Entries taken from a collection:
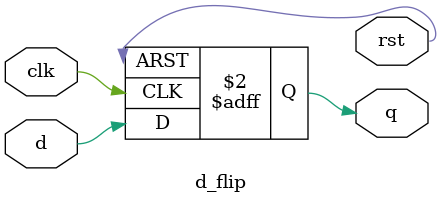
<source format=sv>
`timescale 1ns / 1ps


module d_flip(
    input logic d,
    input logic clk,
    output logic rst,
    output logic q
    );
    
    
    always@(posedge clk , posedge rst) begin
        if (rst)
            q <= 0;
        else
            q <= d;   
    end   
    
endmodule

</source>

**Task**
Repeat exactly the lines from the one containing "always@(posedge clk , posedge rst) begin" to the end of the records.

**Result**
    always@(posedge clk , posedge rst) begin
        if (rst)
            q <= 0;
        else
            q <= d;   
    end   
    
endmodule

</source>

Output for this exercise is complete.